As most of you know, the cause of this squeaky sound is friction in the door hinge, or more specifically stick-slip. Try dragging your finger across the table varying the pressure and you’ll experience the phenomena of stick-slip firsthand. Every transition from stick to slip can cause a noise. How often this occurs and how loud it sounds is highly dependent on the material pair and its characteristics such as surface graining and treatment as you can see and hear in the video below. In the case of my squeaky door, adding a surface treatment in the form of a lubricant quickly solved the issue.
Noises caused by incompatible material combinations are commonly considered very annoying and affects the perceived quality of a product. Besides unpleasant noises, the stick-slip phenomena can also lead to problems such as abrasion and wear so material compatibility becomes very important in product design.
Ziegler Instruments specializes in material pair testing, analyzing material compatibility, and touch haptics.

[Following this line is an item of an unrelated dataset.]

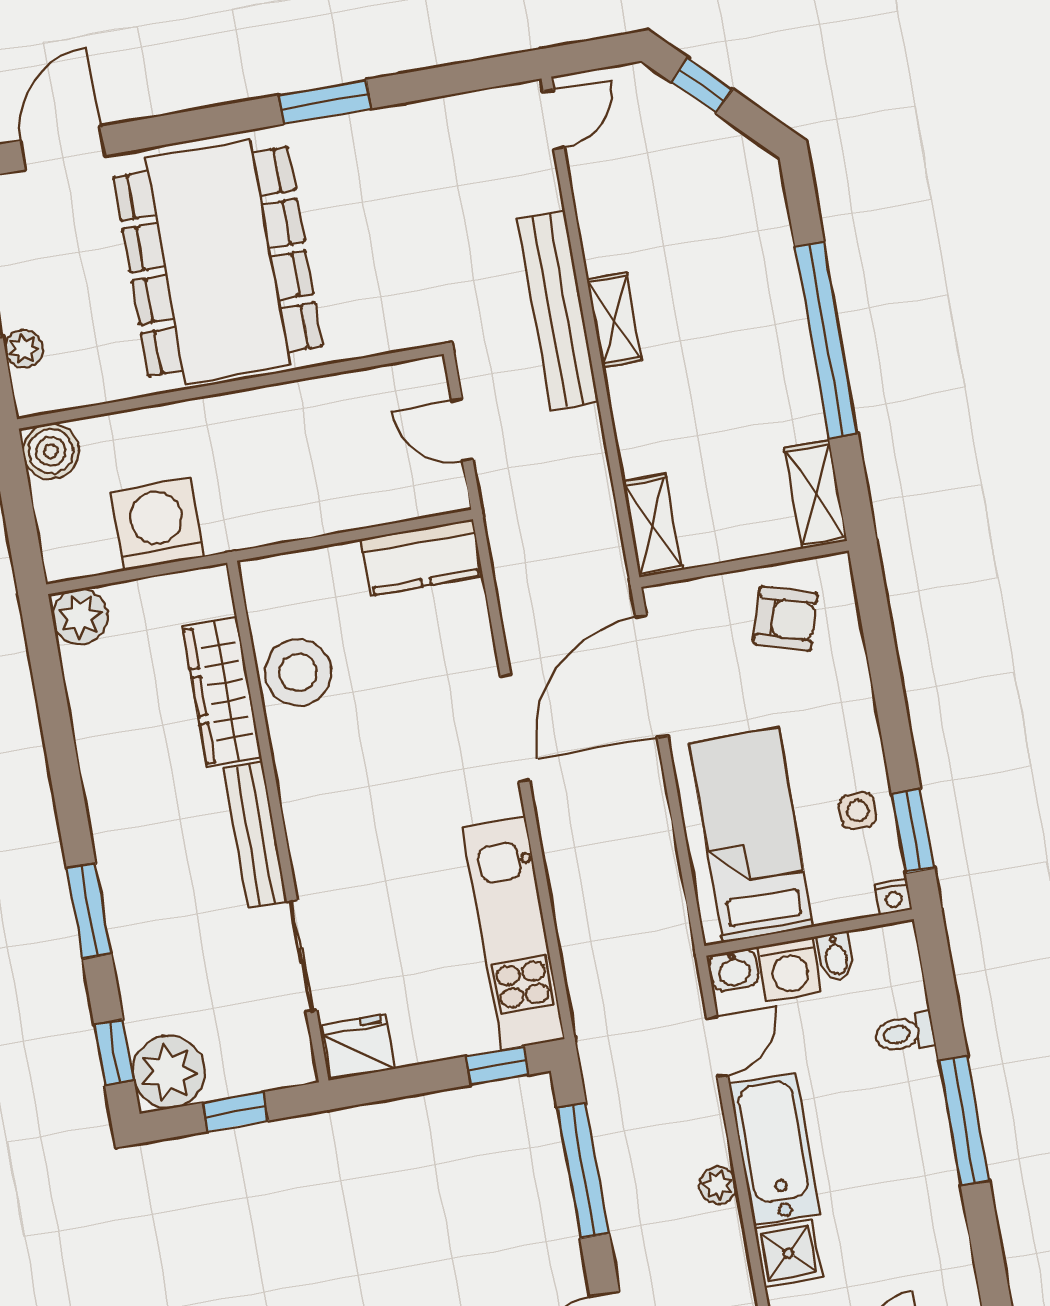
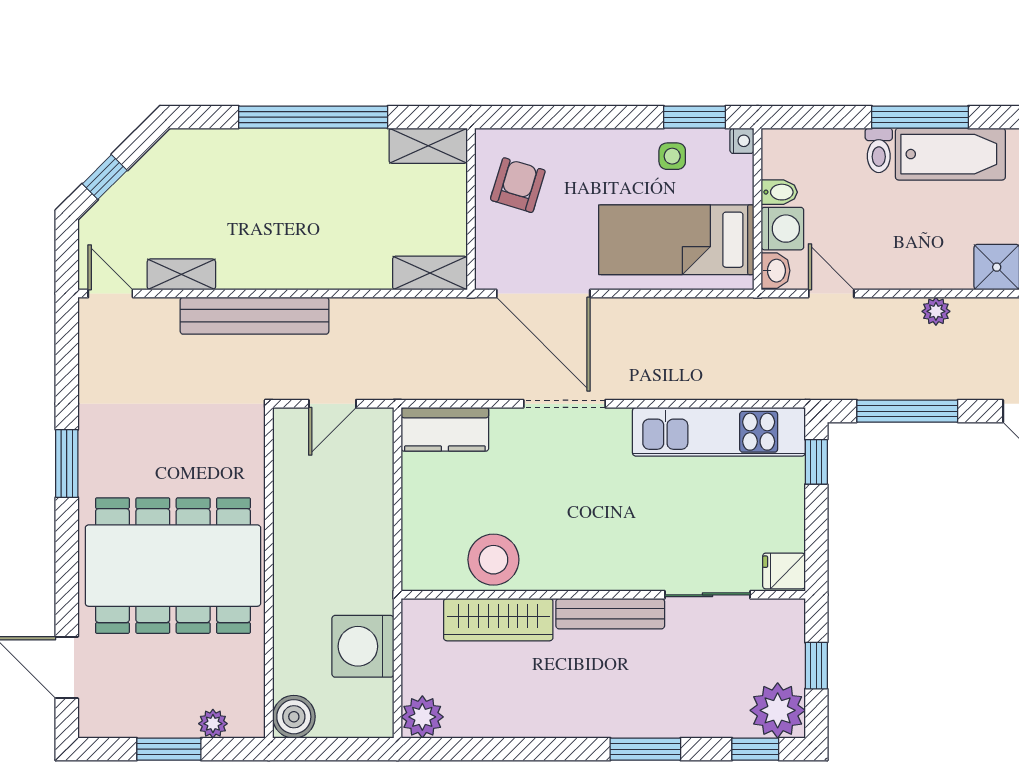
shelving: (614, 320) -> (181, 274), moved
kitchen counter: (422, 557) -> (445, 429), moved, turned 90
toilet: (905, 1033) -> (879, 150), moved
fridge: (358, 1047) -> (784, 571), width x0.72
bathtub: (774, 1149) -> (950, 154), moved, turned 180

The company has derived a reliable indicator, the risk priority number [RPN] to easily quantify material compatibility (i.e., the tendency a material pair have to emit a creaking or squeaking noise under certain conditions).
Through a collaboration between Ziegler and Altair, the data from more than 11,000 stick-slip tests (machine above) was gathered in the Ziegler stick-slip material database (below). This enables analysts and design engineers to explore different material combinations, take counter measures, and prevent issues at all stages of development. In the early development phase, the database provides a quick indication of the stick-slip behavior of the material combination using the RPN. Before building prototypes, the current material combinations can be checked and analyzed with the database. If incompatible pairs are found, the database can also help identify potential solutions since material combinations with different grain structures and coatings are also included. This makes it easy to check and analyze which coatings are helpful and will have a positive influence on the stick-slip behavior.
Ziegler Stick-Slip Material Database in Action:
The squeaky door in my home was an easy fix, but now we have moved to a new place and are instead struggling with a squeaky drag door to our patio. It’s only a problem when it’s hot outside (did I mention I live in California?). Why do you think that is?